The subtle welding safety points when using gas cylinders that should be followed are:
- More than 1/7 the capacity of the cylinder should not be used per hour. This causes the acetone inside the acetylene cylinder to come out of the cylinder and contaminate the hose and possibly the torch.
- Acetylene is dangerous above 15 psi pressure. It is unstable and explosive; Proper ventilation when welding will help to avoid large chemical exposure; Oxygas welding station – keep cylinders and hoses away from the flame; Keep cylinders away from any welding or other electrical circuits;
- Never allow a welding electrode to touch any cylinder;
- Install and secure cylinders in an upright position by chaining them to a wall, a portable cart or a stationary support to prevent from falling.
Exposure to certain metals, metal oxides, or carbon monoxide can often lead to severe medical conditions. Damaging chemicals can be produced from the fuel, from the work-piece, or from a protective coating on the work-piece.
By increasing ventilation around the welding environment, the welders will have much less exposure to harmful chemicals from any source. The most common fuel used in welding is acetylene, which has a two-stage reaction. The primary chemical reaction involves the acetylene disassociating in the presence of oxygen to produce heat, carbon monoxide, and hydrogen gas: C2H2 + O2 → 2CO + H2.
A secondary reaction follows where the carbon monoxide and hydrogen combine with more oxygen to produce carbon dioxide and water vapor. When the secondary reaction does not burn all of the reactants from the primary reaction, the welding process produce large amounts of carbon monoxide.
Exposure to zinc oxide fumes can lead to a sickness named “metal fume fever”. This condition rarely lasts longer than 24 hours, but is still unpleasant. Generally influenza, fevers, chills, nausea, cough, and fatigue are common effects of high zinc oxide exposure.
Complete Safety Equipment for Welders:
Flashback is the condition of the flame propagating down the hoses of an oxy-fuel welding and cutting system. To prevent this, a flashback arrestor is employed. The flame burns backwards into the hose, causing a popping or squealing noise.
It can cause an explosion in the hose with the potential to injure or kill the operator. Using a lower pressure than recommended can cause a flashback.
The Importance of Eye Protection:
Proper protection such as welding goggles should be worn at all times, including to protect the eyes against glare and flying sparks. Special welding safety eye wear must be used, both to protect the welder and to provide a clear view through the yellow-orange flare given off by the incandescing flux.
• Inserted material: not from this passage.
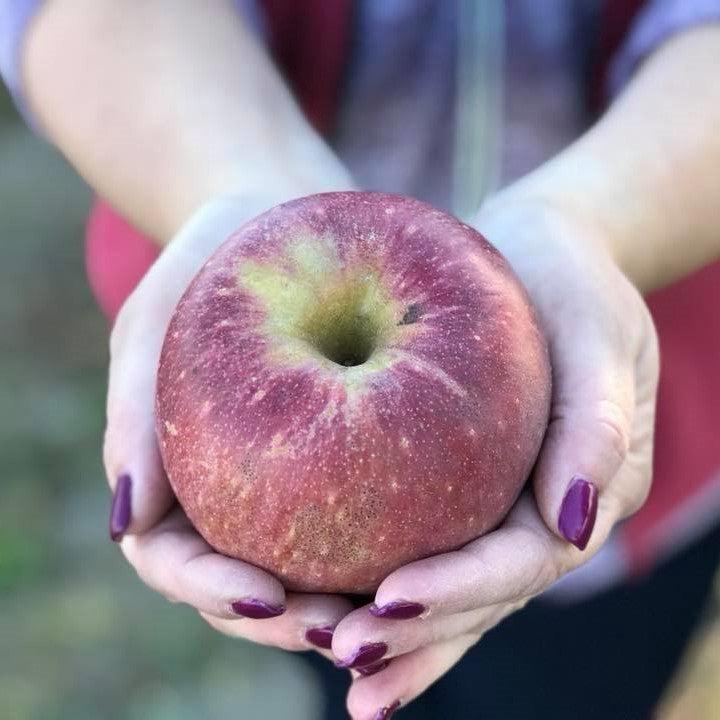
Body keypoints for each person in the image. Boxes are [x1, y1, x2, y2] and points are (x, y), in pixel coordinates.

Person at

The goggles eye protection must be according to ANSI Z87-1989 – Safety Standards for Special Purpose Lens, designed especially for gas-welding aluminum that cuts the sodium orange flare completely and provides the necessary protection from ultraviolet, infrared, blue light and impact.
Hot Work Procedures:
- The Inspector must ensure that all relevant check lists, certificates and work permits (WPs) for hot work have been issued. If work is being done outside the workshop, an assistant protected in the same manner as the welder, should accompany him.
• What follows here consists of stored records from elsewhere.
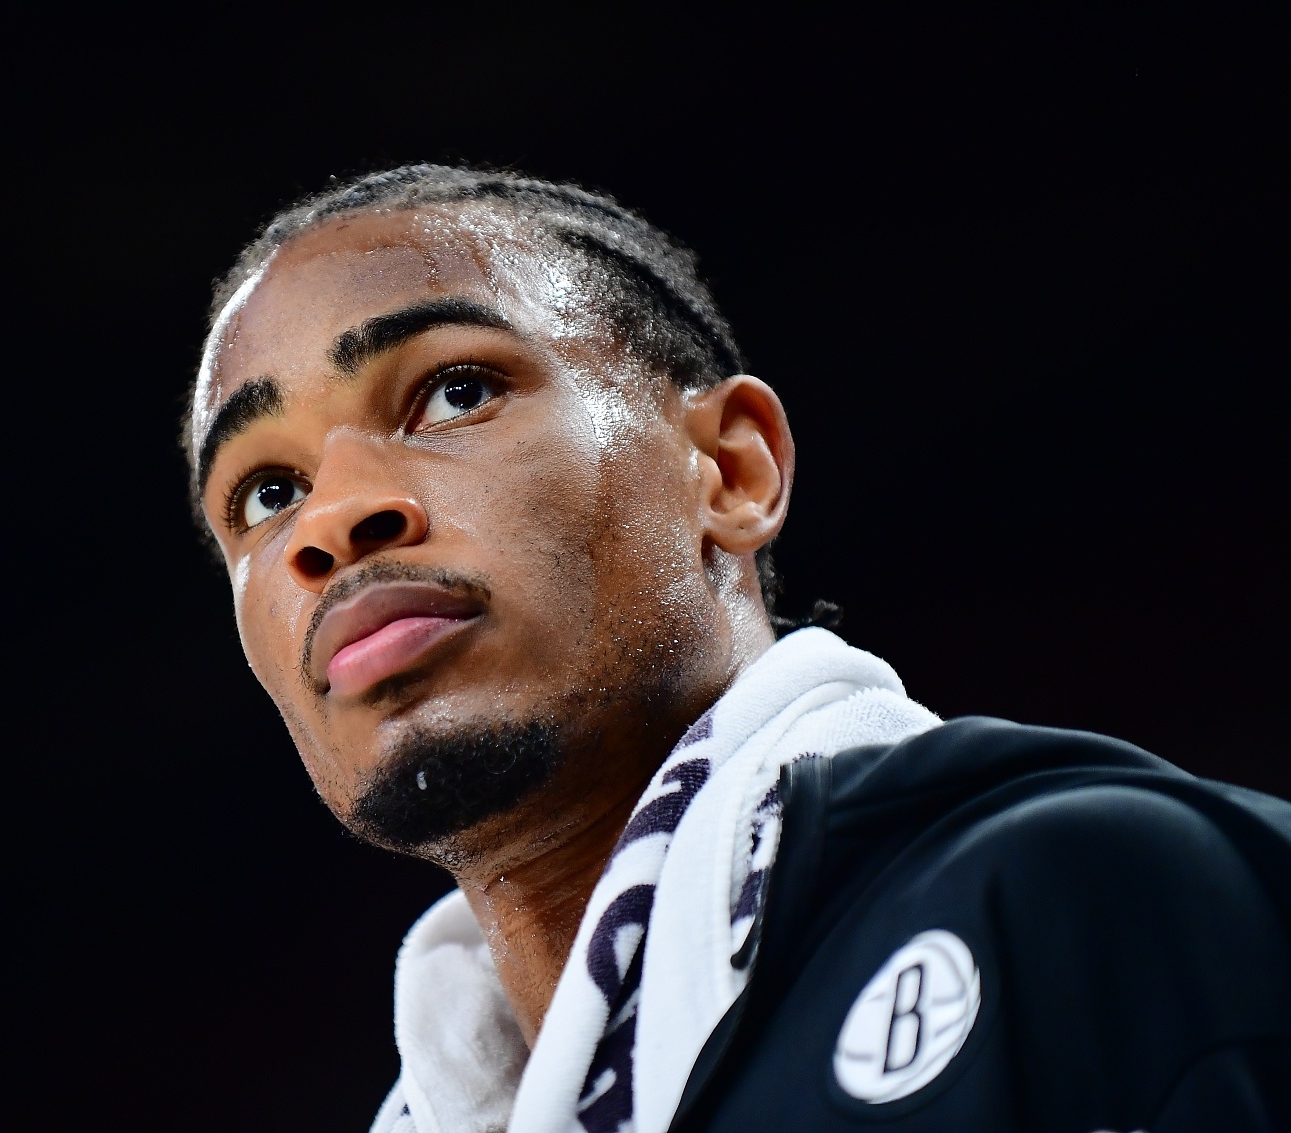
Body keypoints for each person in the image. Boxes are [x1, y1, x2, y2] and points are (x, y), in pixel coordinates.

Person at [182, 165, 1291, 1132]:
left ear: (730, 469)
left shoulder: (1088, 899)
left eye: (453, 392)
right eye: (268, 492)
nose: (331, 522)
- If work has been done inside a confined space the assistant should be placed outside, within view of the welder and with possibility to cut off gas and power supply. (Gas quick couplings and unlocked safety cable connectors may act as emergency cut-offs).
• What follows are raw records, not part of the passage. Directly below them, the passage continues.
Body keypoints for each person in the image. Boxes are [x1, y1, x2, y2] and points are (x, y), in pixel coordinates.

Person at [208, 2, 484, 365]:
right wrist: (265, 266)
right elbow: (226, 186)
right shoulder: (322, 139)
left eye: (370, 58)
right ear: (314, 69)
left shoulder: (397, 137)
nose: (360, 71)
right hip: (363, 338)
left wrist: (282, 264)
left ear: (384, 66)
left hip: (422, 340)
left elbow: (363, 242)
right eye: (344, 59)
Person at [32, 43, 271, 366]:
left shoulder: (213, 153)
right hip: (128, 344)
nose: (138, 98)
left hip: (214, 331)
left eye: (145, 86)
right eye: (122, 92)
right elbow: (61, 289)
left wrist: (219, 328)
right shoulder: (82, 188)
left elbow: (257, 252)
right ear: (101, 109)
Operator and Assistant Protection:
- The Inspector should check the welder safety clothes, as well. Welder cannot wear clothes of highly combustible materials or wet clothes, and do not carry combustible material, e.g. matches, lighters, oily rags.
- Welding gloves should always be used, and when necessary also use additional leather clothing for protection against sparks, heat and electric shock. The welder must use head and face protection (helmet, shield, goggles) and ensure that filter glasses are unbroken and have the correct shade.